The Clonal Invariant NKT Cell Repertoire in People with Type 1 Diabetes Is Characterized by a Loss of Clones Expressing High-Affinity TCRs.

Invariant NKT (iNKT) cells in healthy people express iNKT-TCRs with widely varying affinities for CD1d, suggesting different roles for high- and low-affinity iNKT clones in immune regulation. However, the functional implications of this heterogeneity have not yet been determined. Functionally aberrant iNKT responses have been previously demonstrated in different autoimmune diseases, including human type 1 diabetes, but their relationship to changes in the iNKT clonal repertoire have not been addressed. In this study, we directly compared the clonal iNKT repertoire of people with recent onset type 1 diabetes and age- and gender-matched healthy controls with regard to iNKT-TCR affinity and cytokine production. Our results demonstrate a selective loss of clones expressing high-affinity iNKT-TCRs from the iNKT repertoire of people with type 1 diabetes.

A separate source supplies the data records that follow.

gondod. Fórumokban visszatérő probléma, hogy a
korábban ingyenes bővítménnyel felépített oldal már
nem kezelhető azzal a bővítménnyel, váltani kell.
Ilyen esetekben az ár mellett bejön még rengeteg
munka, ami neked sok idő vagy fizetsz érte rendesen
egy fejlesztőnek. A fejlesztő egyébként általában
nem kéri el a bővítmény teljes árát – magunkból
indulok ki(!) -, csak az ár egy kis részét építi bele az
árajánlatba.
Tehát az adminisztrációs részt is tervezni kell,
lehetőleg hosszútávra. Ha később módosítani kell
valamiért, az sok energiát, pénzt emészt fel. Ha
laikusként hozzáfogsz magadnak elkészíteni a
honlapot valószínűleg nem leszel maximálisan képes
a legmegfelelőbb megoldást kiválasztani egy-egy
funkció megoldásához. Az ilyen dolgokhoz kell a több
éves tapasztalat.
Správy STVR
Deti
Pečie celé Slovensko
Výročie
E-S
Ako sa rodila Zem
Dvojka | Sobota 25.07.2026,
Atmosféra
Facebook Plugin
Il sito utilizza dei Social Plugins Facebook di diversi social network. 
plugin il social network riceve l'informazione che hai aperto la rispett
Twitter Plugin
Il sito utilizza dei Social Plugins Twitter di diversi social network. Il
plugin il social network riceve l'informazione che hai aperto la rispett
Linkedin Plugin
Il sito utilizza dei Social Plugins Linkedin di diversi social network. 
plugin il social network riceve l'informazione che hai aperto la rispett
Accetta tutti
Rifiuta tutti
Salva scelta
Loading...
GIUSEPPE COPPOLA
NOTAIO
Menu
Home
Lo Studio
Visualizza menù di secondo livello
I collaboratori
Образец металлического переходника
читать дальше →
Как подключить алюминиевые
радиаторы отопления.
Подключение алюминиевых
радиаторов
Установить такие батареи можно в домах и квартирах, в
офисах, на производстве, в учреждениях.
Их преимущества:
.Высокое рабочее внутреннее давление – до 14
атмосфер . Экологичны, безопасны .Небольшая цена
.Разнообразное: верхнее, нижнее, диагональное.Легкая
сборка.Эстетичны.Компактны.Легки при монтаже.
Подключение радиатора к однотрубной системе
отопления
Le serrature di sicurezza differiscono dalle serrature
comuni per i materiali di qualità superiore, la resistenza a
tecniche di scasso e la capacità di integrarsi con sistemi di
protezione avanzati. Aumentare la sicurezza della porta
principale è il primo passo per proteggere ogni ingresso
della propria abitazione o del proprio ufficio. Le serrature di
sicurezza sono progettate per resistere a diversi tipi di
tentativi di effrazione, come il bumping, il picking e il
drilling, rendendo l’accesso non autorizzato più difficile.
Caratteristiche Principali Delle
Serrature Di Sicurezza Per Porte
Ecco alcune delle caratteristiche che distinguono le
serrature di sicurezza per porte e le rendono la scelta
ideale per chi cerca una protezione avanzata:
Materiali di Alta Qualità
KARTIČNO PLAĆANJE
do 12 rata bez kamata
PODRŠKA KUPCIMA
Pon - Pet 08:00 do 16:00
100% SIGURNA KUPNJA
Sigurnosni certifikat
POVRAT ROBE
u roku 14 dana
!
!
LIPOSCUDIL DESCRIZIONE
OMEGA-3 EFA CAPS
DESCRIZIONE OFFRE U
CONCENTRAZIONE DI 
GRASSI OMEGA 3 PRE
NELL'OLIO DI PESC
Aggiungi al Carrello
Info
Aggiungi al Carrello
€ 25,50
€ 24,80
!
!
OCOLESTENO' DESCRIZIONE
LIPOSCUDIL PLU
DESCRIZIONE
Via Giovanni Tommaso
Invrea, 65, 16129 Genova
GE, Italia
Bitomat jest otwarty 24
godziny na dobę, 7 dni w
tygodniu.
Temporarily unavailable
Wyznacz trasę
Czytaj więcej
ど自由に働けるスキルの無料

Furthermore, this bias in the clonal iNKT repertoire in type 1 diabetes was associated with increased GM-CSF, IL-4, and IL-13 cytokine secretion among Ag-stimulated low-affinity iNKT clones. Thus, qualitative changes of the clonal iNKT repertoire with the potential to affect the regulatory function of this highly conserved T cell population are already established at the early stages in type 1 diabetes. These findings may inform future rationales for the development of iNKT-based therapies aiming to restore immune tolerance in type 1 diabetes.